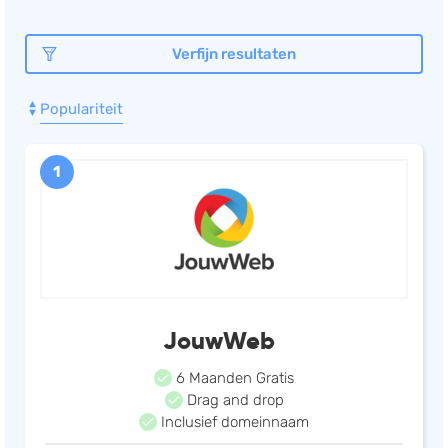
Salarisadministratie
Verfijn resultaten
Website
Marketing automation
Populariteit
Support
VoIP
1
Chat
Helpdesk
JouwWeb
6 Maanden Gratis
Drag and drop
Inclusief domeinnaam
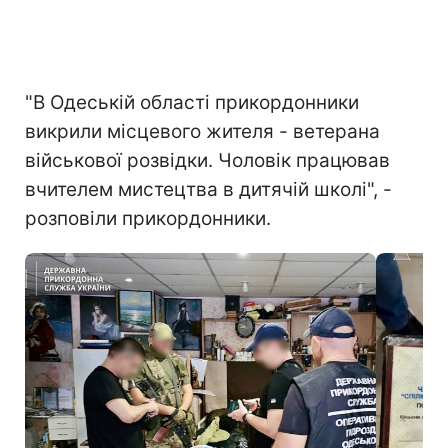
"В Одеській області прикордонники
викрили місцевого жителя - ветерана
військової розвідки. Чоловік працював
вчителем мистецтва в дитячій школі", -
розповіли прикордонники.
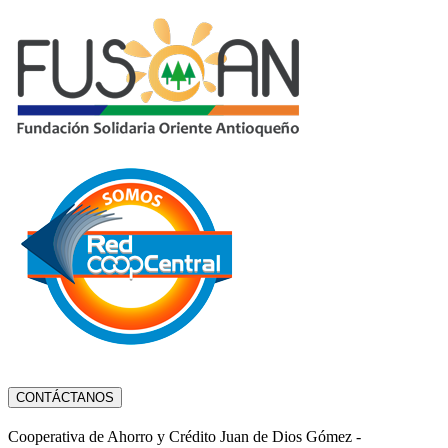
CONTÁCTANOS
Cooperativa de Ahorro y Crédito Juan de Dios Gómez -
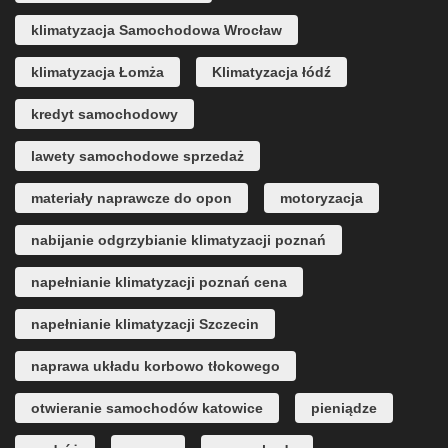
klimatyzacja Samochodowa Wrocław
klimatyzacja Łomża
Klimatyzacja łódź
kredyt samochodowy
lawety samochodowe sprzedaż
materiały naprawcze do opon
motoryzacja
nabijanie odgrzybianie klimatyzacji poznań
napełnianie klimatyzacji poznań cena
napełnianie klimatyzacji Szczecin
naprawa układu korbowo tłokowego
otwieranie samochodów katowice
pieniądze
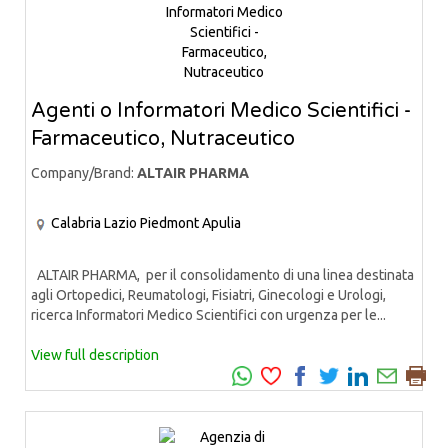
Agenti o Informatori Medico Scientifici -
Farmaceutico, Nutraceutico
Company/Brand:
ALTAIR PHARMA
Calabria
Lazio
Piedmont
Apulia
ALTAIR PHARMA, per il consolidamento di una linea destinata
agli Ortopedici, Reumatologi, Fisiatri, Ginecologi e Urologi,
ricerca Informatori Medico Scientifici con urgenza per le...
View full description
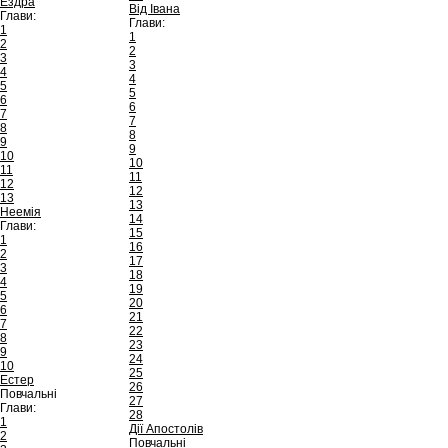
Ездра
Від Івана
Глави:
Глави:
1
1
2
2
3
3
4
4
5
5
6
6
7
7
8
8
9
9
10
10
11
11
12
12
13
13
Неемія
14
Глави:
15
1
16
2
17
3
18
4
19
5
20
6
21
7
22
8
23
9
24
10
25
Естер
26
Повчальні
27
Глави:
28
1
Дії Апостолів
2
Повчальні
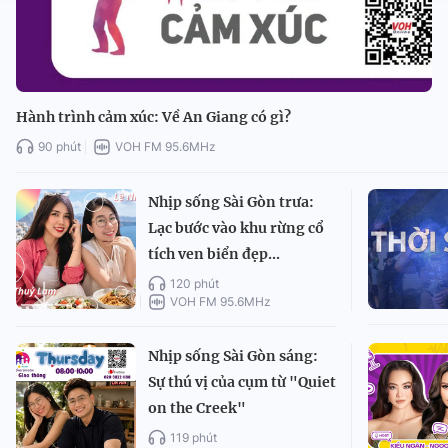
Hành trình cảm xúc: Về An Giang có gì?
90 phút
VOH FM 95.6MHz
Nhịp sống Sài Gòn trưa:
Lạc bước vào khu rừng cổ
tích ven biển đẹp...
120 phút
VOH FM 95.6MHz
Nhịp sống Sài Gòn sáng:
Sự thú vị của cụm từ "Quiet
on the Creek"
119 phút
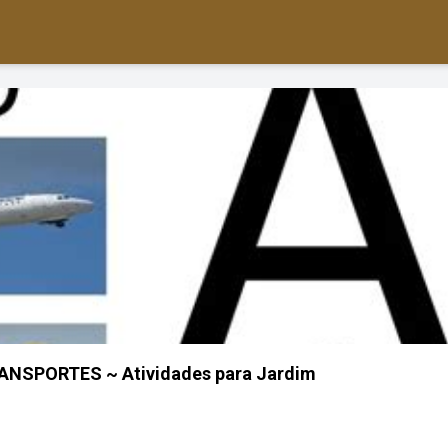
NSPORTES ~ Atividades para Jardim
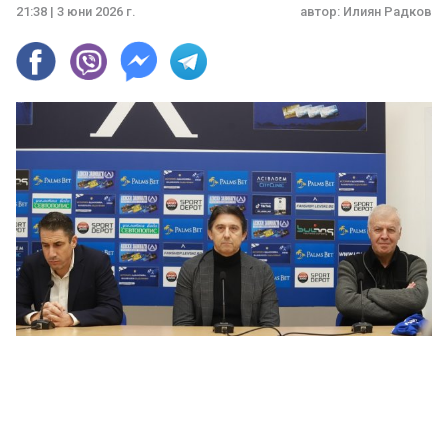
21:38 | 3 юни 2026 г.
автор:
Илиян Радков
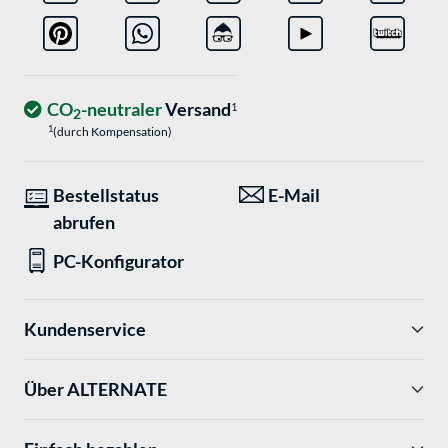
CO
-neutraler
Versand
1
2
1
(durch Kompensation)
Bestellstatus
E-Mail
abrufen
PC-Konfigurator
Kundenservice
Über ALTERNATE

---

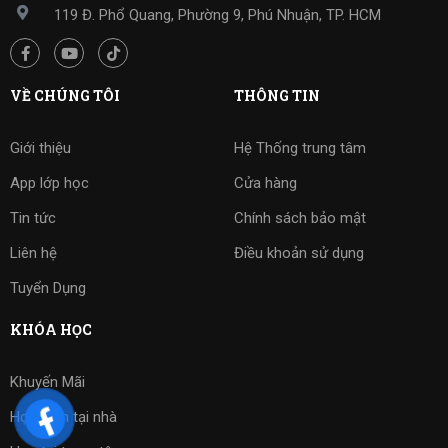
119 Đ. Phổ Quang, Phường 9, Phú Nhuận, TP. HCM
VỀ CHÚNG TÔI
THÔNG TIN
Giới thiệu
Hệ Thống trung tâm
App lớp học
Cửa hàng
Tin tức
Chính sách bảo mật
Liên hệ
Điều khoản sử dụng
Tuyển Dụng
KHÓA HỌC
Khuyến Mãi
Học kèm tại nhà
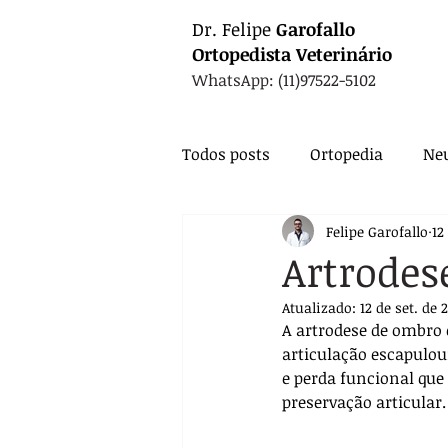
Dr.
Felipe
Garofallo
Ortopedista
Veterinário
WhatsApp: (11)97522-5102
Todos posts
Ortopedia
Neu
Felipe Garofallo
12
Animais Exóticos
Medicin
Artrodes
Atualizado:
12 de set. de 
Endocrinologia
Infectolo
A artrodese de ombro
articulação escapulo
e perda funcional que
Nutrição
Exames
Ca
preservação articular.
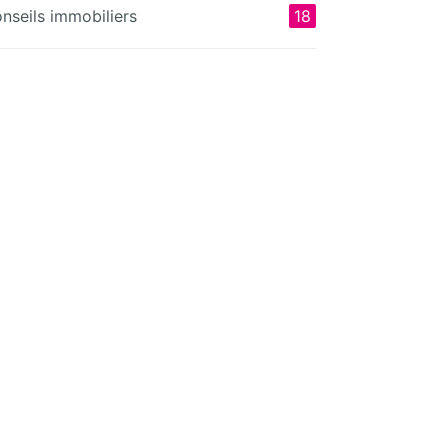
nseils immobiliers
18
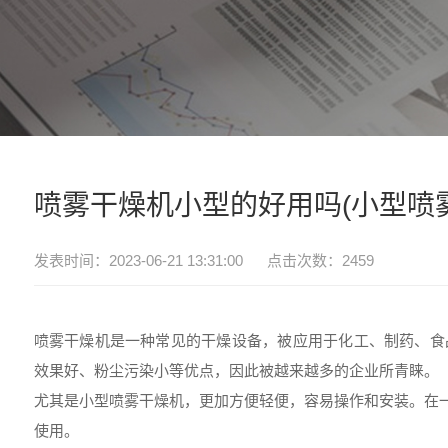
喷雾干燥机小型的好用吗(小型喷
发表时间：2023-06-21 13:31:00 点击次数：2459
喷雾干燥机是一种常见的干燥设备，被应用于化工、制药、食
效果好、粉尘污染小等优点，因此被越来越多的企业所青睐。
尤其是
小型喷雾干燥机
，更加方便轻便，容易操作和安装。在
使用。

TASK BRIEF
Return each line from the material that includes the string "klimatyzacji".

OUTPUT OF THE EXERCISE
nabijanie odgrzybianie klimatyzacji poznań
napełnianie klimatyzacji poznań cena
napełnianie klimatyzacji Szczecin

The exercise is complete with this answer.